Return each record exactly as it appears, so that nothing is dropped or altered.

:: RECORD SET ::

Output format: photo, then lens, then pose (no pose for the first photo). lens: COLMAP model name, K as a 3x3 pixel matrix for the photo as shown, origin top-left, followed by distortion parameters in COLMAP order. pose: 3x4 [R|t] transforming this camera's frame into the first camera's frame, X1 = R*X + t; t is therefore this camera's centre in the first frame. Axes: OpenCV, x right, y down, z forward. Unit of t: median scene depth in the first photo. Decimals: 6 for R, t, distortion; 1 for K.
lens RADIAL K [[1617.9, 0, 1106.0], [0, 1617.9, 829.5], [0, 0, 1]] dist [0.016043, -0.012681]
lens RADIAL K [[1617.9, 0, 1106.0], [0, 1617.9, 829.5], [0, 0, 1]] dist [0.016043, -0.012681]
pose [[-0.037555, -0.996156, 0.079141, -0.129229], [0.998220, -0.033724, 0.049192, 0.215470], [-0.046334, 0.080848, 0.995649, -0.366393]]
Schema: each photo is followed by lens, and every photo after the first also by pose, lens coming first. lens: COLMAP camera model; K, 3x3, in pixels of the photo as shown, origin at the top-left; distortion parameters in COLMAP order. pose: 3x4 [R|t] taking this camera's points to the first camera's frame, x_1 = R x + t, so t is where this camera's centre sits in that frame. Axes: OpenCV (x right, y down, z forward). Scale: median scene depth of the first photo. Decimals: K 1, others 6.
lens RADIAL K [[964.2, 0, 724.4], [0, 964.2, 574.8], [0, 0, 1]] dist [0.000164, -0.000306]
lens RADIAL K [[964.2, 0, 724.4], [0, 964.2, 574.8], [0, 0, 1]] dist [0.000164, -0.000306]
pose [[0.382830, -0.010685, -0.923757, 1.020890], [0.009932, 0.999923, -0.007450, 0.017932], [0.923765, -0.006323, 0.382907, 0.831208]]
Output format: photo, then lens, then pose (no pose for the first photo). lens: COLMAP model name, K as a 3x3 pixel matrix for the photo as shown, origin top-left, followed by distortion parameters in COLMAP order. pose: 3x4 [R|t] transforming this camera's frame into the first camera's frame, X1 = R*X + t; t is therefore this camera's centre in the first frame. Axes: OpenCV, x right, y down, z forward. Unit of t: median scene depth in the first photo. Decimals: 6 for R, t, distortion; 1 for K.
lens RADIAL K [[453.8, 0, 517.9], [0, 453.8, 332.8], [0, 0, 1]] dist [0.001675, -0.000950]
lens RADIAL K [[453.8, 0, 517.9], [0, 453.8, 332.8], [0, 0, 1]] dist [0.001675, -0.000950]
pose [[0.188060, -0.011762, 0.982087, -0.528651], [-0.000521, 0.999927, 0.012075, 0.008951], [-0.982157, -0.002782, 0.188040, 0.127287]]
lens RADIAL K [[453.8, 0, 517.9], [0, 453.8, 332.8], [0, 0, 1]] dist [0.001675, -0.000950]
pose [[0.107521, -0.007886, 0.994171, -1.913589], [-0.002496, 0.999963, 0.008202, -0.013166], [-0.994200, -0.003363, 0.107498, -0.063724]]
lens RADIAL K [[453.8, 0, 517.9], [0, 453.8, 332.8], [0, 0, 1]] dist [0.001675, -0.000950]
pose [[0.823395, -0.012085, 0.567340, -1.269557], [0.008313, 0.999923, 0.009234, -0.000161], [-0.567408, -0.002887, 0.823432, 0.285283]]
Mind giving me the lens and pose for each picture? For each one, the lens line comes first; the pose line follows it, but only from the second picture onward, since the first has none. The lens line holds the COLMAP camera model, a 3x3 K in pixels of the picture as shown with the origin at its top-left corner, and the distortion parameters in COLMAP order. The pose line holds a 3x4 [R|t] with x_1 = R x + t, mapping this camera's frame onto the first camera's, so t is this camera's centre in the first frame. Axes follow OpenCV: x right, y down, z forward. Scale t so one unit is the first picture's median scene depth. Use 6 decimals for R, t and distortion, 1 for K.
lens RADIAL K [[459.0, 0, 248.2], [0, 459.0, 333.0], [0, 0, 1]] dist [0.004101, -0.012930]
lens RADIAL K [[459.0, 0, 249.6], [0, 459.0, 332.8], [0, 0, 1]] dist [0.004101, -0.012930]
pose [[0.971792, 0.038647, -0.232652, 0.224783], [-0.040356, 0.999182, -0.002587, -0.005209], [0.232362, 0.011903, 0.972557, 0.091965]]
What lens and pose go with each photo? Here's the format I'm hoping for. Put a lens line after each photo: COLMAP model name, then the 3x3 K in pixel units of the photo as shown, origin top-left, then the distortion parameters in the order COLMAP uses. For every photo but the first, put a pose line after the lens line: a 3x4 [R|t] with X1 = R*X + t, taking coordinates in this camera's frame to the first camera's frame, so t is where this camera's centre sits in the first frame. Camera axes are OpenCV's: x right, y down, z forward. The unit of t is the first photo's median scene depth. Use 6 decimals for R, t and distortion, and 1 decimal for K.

:::

■ RESPONSE BELOW ■
Output format: photo, then lens, then pose (no pose for the first photo). lens: COLMAP model name, K as a 3x3 pixel matrix for the photo as shown, origin top-left, followed by distortion parameters in COLMAP order. pose: 3x4 [R|t] transforming this camera's frame into the first camera's frame, X1 = R*X + t; t is therefore this camera's centre in the first frame. Axes: OpenCV, x right, y down, z forward. Unit of t: median scene depth in the first photo. Decimals: 6 for R, t, distortion; 1 for K.
lens RADIAL K [[1617.9, 0, 1106.0], [0, 1617.9, 829.5], [0, 0, 1]] dist [0.016043, -0.012681]
lens RADIAL K [[1617.9, 0, 1106.0], [0, 1617.9, 829.5], [0, 0, 1]] dist [0.016043, -0.012681]
pose [[-0.037555, -0.996156, 0.079141, -0.129229], [0.998220, -0.033724, 0.049192, 0.215470], [-0.046334, 0.080848, 0.995649, -0.366393]]
Schema: each photo is followed by lens, and every photo after the first also by pose, lens coming first. lens: COLMAP camera model; K, 3x3, in pixels of the photo as shown, origin at the top-left; distortion parameters in COLMAP order. pose: 3x4 [R|t] taking this camera's points to the first camera's frame, x_1 = R x + t, so t is where this camera's centre sits in that frame. Axes: OpenCV (x right, y down, z forward). Scale: median scene depth of the first photo. Decimals: K 1, others 6.
lens RADIAL K [[964.2, 0, 724.4], [0, 964.2, 574.8], [0, 0, 1]] dist [0.000164, -0.000306]
lens RADIAL K [[964.2, 0, 724.4], [0, 964.2, 574.8], [0, 0, 1]] dist [0.000164, -0.000306]
pose [[0.382830, -0.010685, -0.923757, 1.020890], [0.009932, 0.999923, -0.007450, 0.017932], [0.923765, -0.006323, 0.382907, 0.831208]]
Output format: photo, then lens, then pose (no pose for the first photo). lens: COLMAP model name, K as a 3x3 pixel matrix for the photo as shown, origin top-left, followed by distortion parameters in COLMAP order. pose: 3x4 [R|t] transforming this camera's frame into the first camera's frame, X1 = R*X + t; t is therefore this camera's centre in the first frame. Axes: OpenCV, x right, y down, z forward. Unit of t: median scene depth in the first photo. Decimals: 6 for R, t, distortion; 1 for K.
lens RADIAL K [[453.8, 0, 517.9], [0, 453.8, 332.8], [0, 0, 1]] dist [0.001675, -0.000950]
lens RADIAL K [[453.8, 0, 517.9], [0, 453.8, 332.8], [0, 0, 1]] dist [0.001675, -0.000950]
pose [[0.188060, -0.011762, 0.982087, -0.528651], [-0.000521, 0.999927, 0.012075, 0.008951], [-0.982157, -0.002782, 0.188040, 0.127287]]
lens RADIAL K [[453.8, 0, 517.9], [0, 453.8, 332.8], [0, 0, 1]] dist [0.001675, -0.000950]
pose [[0.107521, -0.007886, 0.994171, -1.913589], [-0.002496, 0.999963, 0.008202, -0.013166], [-0.994200, -0.003363, 0.107498, -0.063724]]
lens RADIAL K [[453.8, 0, 517.9], [0, 453.8, 332.8], [0, 0, 1]] dist [0.001675, -0.000950]
pose [[0.823395, -0.012085, 0.567340, -1.269557], [0.008313, 0.999923, 0.009234, -0.000161], [-0.567408, -0.002887, 0.823432, 0.285283]]
Mind giving me the lens and pose for each picture? For each one, the lens line comes first; the pose line follows it, but only from the second picture onward, since the first has none. The lens line holds the COLMAP camera model, a 3x3 K in pixels of the picture as shown with the origin at its top-left corner, and the distortion parameters in COLMAP order. The pose line holds a 3x4 [R|t] with x_1 = R x + t, mapping this camera's frame onto the first camera's, so t is this camera's centre in the first frame. Axes follow OpenCV: x right, y down, z forward. Scale t so one unit is the first picture's median scene depth. Use 6 decimals for R, t and distortion, 1 for K.
lens RADIAL K [[459.0, 0, 248.2], [0, 459.0, 333.0], [0, 0, 1]] dist [0.004101, -0.012930]
lens RADIAL K [[459.0, 0, 249.6], [0, 459.0, 332.8], [0, 0, 1]] dist [0.004101, -0.012930]
pose [[0.971792, 0.038647, -0.232652, 0.224783], [-0.040356, 0.999182, -0.002587, -0.005209], [0.232362, 0.011903, 0.972557, 0.091965]]
What lens and pose go with each photo? Here's the format I'm hoping for. Put a lens line after each photo: COLMAP model name, then the 3x3 K in pixel units of the photo as shown, origin top-left, then the distortion parameters in the order COLMAP uses. For every photo but the first, put a pose line after the lens line: a 3x4 [R|t] with X1 = R*X + t, taking coordinates in this camera's frame to the first camera's frame, so t is where this camera's centre sits in the first frame. Camera axes are OpenCV's: x right, y down, z forward. The unit of t is the first photo's median scene depth. Use 6 decimals for R, t and distortion, and 1 decimal for K.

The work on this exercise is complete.